** WORK ORDER **
Rewrite the lines of the entries below as a numbered list, skipping any blank lines and leaving the pictures out of your answer.

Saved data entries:
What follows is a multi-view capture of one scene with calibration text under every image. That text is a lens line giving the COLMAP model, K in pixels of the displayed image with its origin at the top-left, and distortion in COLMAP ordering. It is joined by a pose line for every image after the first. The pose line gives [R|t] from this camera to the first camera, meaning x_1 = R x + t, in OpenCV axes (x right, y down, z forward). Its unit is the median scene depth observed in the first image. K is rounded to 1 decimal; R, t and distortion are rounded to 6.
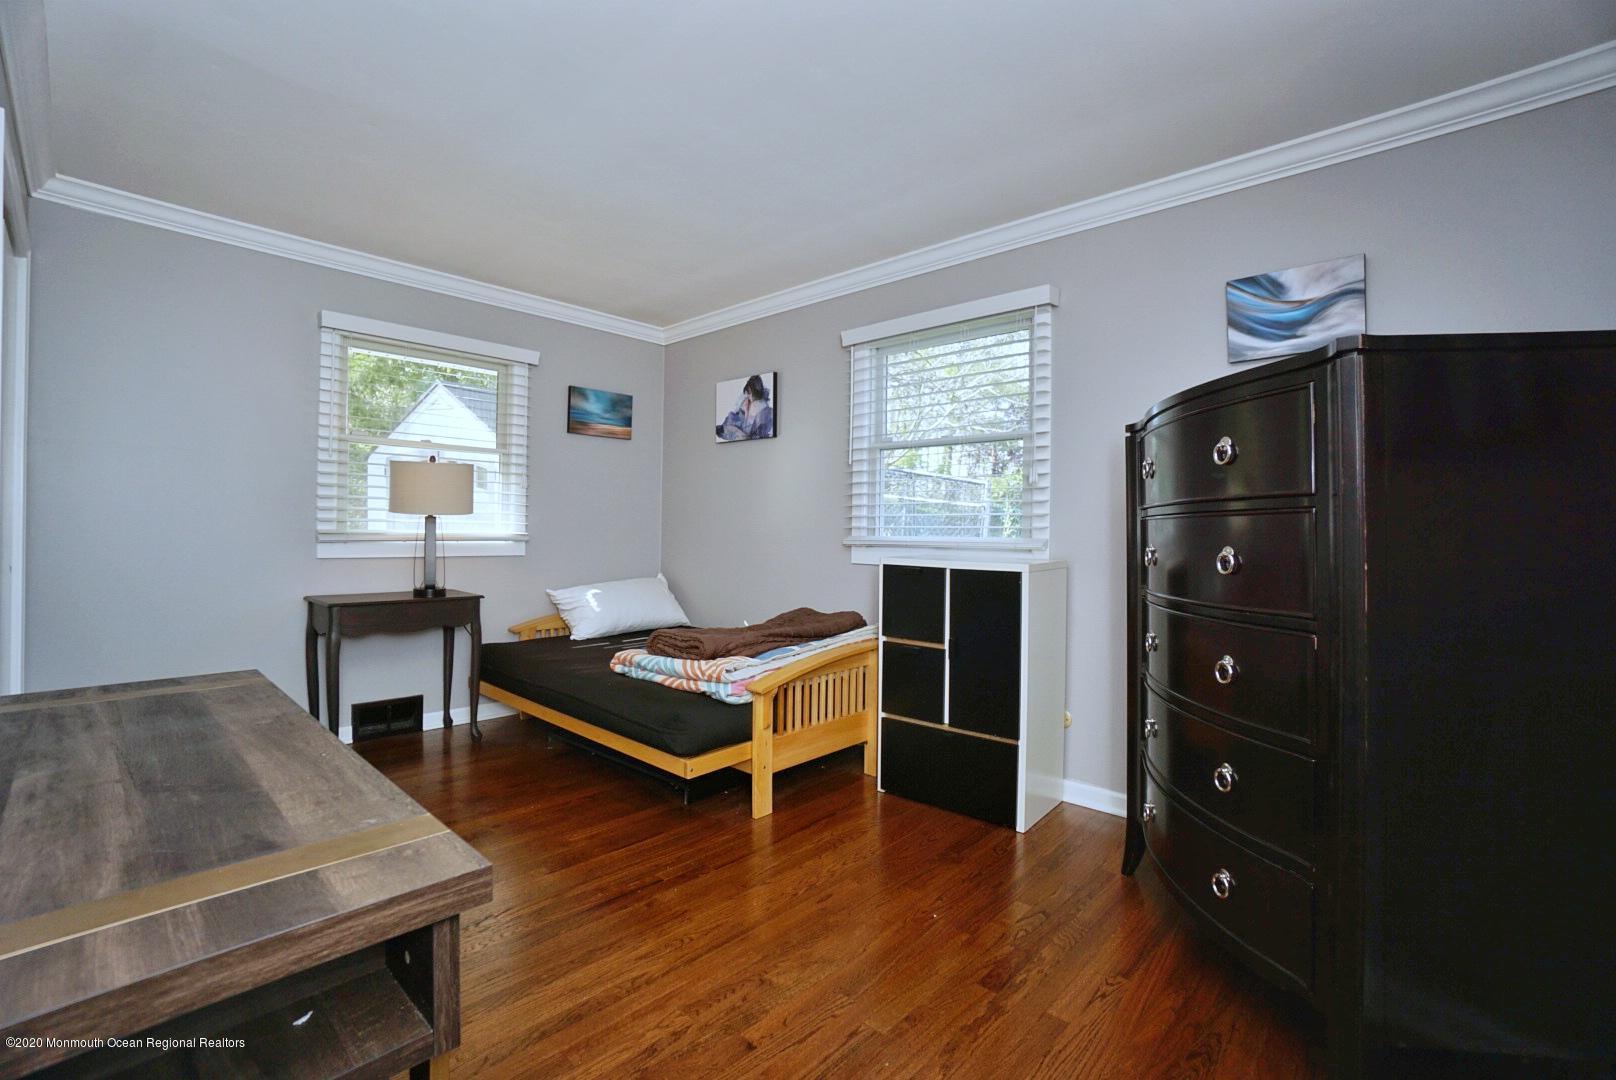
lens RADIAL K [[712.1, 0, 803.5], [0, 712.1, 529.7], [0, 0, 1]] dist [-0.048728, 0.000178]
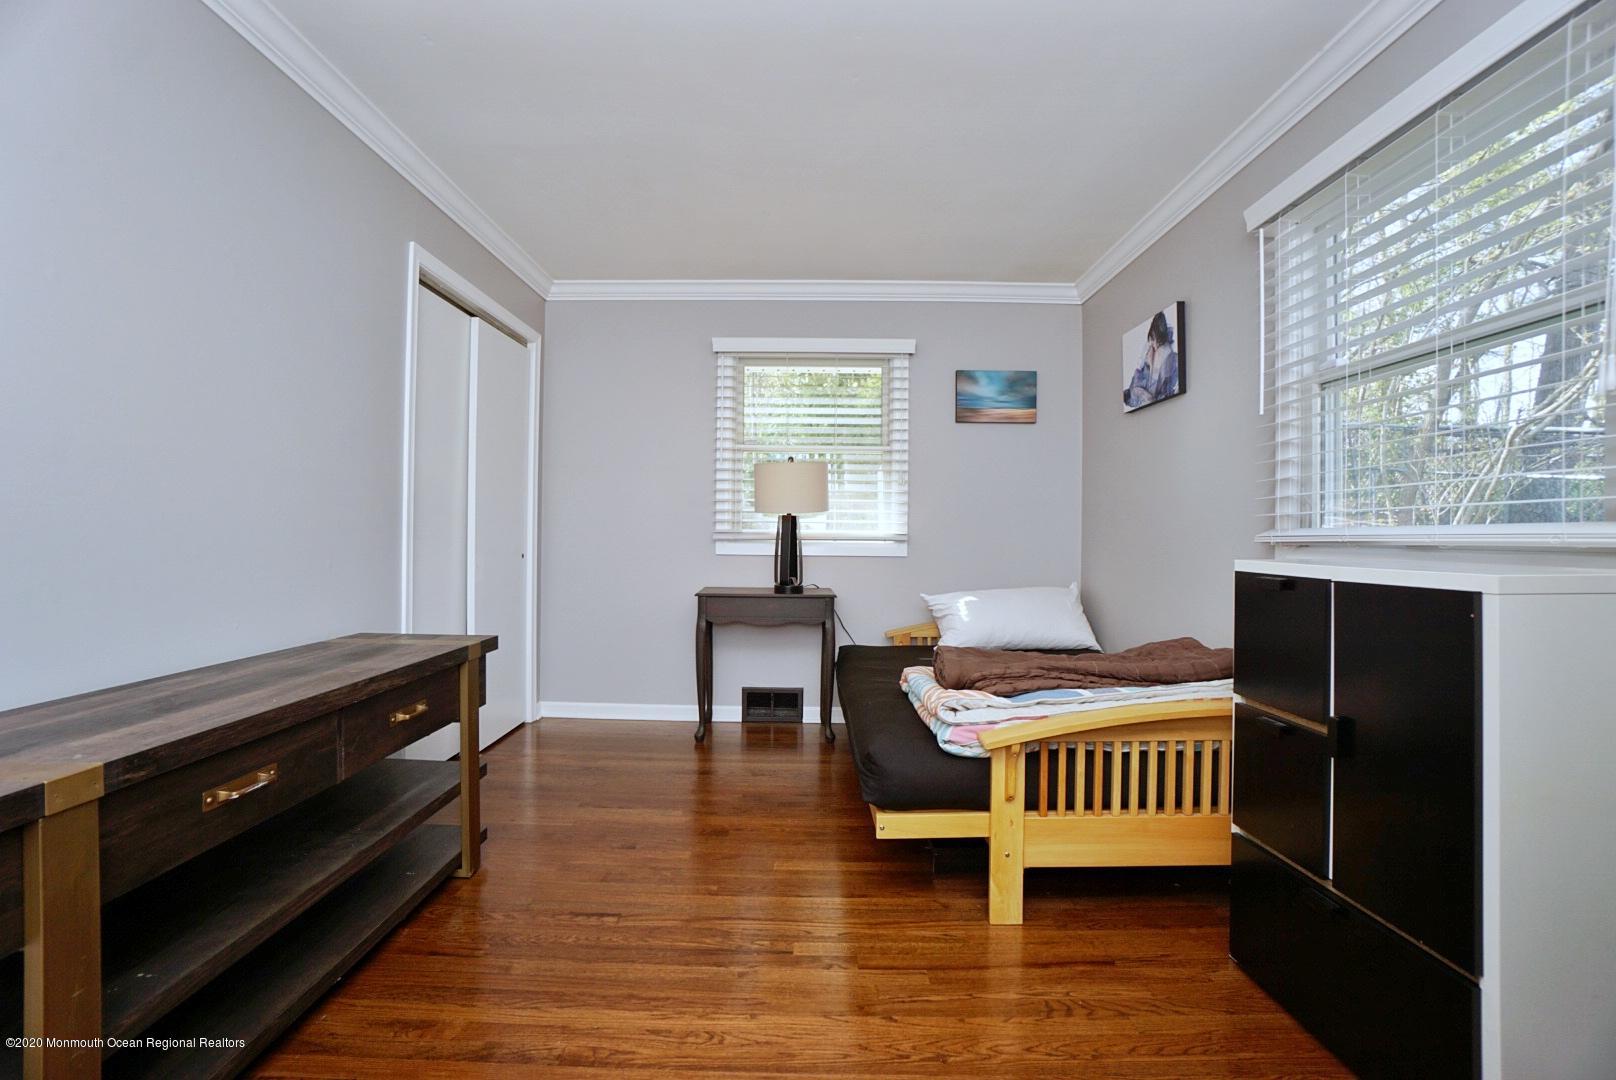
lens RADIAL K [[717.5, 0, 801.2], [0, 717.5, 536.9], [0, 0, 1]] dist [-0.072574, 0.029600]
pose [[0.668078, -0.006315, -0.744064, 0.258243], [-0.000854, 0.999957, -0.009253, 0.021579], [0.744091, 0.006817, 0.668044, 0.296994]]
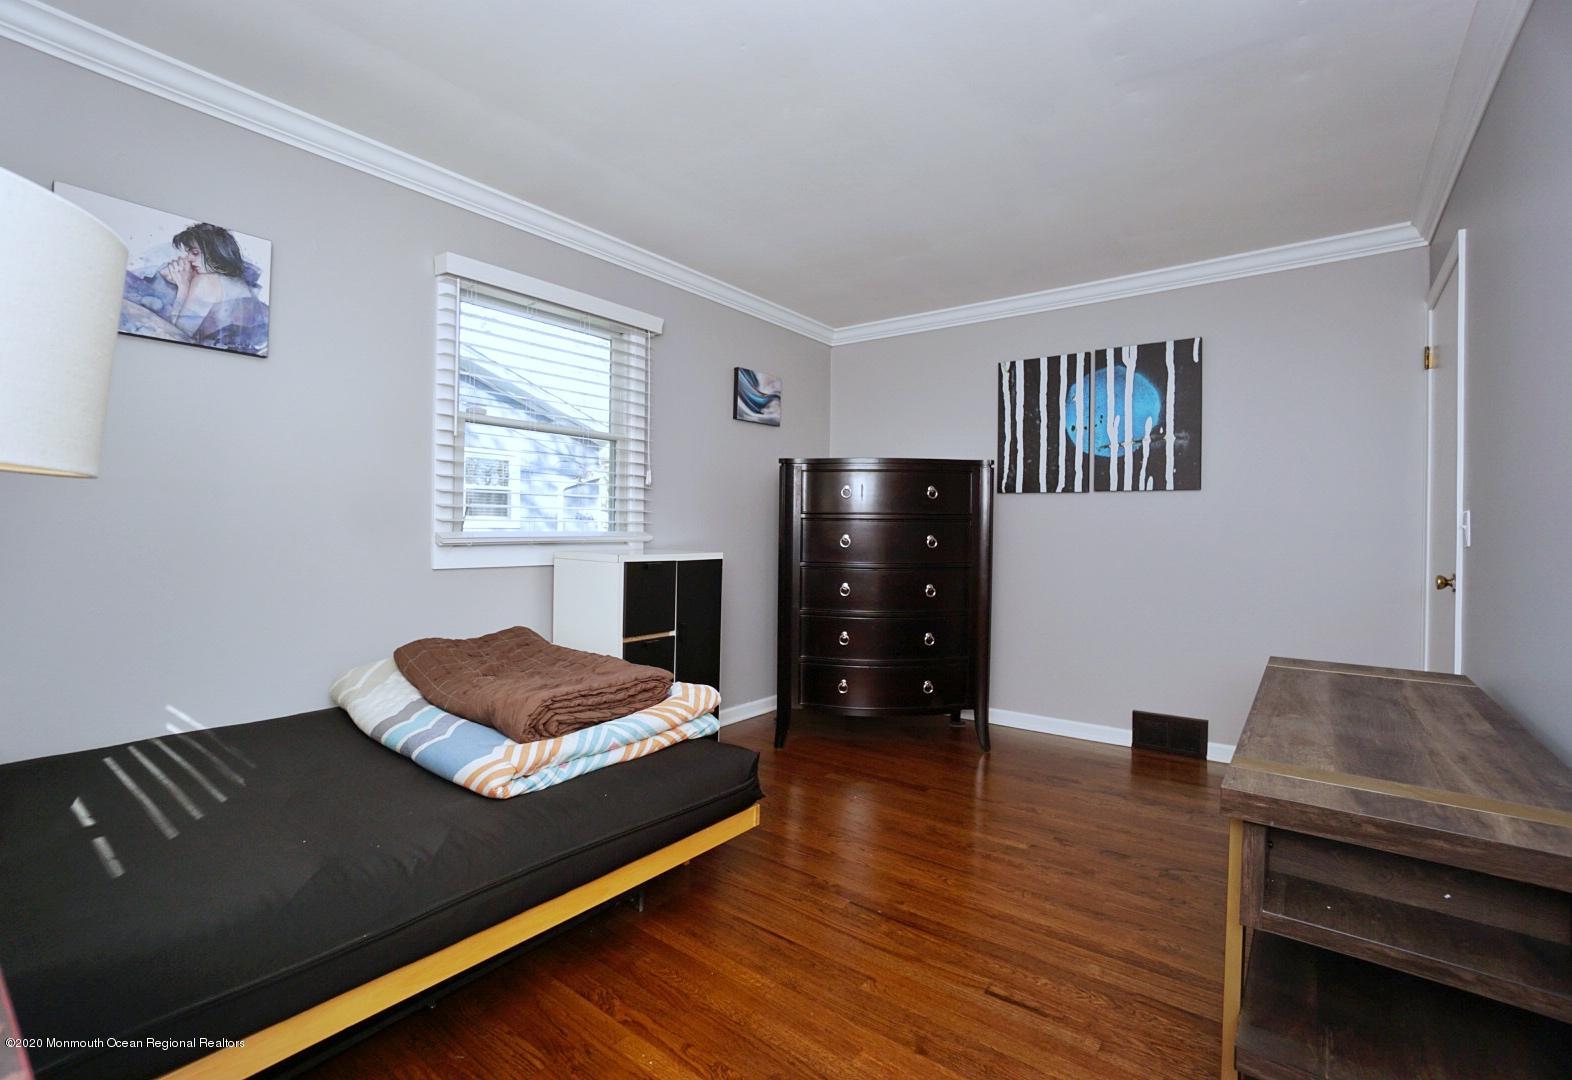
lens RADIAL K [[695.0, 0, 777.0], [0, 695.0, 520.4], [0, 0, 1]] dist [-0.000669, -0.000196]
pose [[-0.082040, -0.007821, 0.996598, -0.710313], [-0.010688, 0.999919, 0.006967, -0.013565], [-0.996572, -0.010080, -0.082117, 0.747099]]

** ANSWER SECTION **
1. What follows is a multi-view capture of one scene with calibration text under every image. That text is a lens line giving the COLMAP model, K in pixels of the displayed image with its origin at the top-left, and distortion in COLMAP ordering. It is joined by a pose line for every image after the first. The pose line gives [R|t] from this camera to the first camera, meaning x_1 = R x + t, in OpenCV axes (x right, y down, z forward). Its unit is the median scene depth observed in the first image. K is rounded to 1 decimal; R, t and distortion are rounded to 6.
2. lens RADIAL K [[712.1, 0, 803.5], [0, 712.1, 529.7], [0, 0, 1]] dist [-0.048728, 0.000178]
3. lens RADIAL K [[717.5, 0, 801.2], [0, 717.5, 536.9], [0, 0, 1]] dist [-0.072574, 0.029600]
4. pose [[0.668078, -0.006315, -0.744064, 0.258243], [-0.000854, 0.999957, -0.009253, 0.021579], [0.744091, 0.006817, 0.668044, 0.296994]]
5. lens RADIAL K [[695.0, 0, 777.0], [0, 695.0, 520.4], [0, 0, 1]] dist [-0.000669, -0.000196]
6. pose [[-0.082040, -0.007821, 0.996598, -0.710313], [-0.010688, 0.999919, 0.006967, -0.013565], [-0.996572, -0.010080, -0.082117, 0.747099]]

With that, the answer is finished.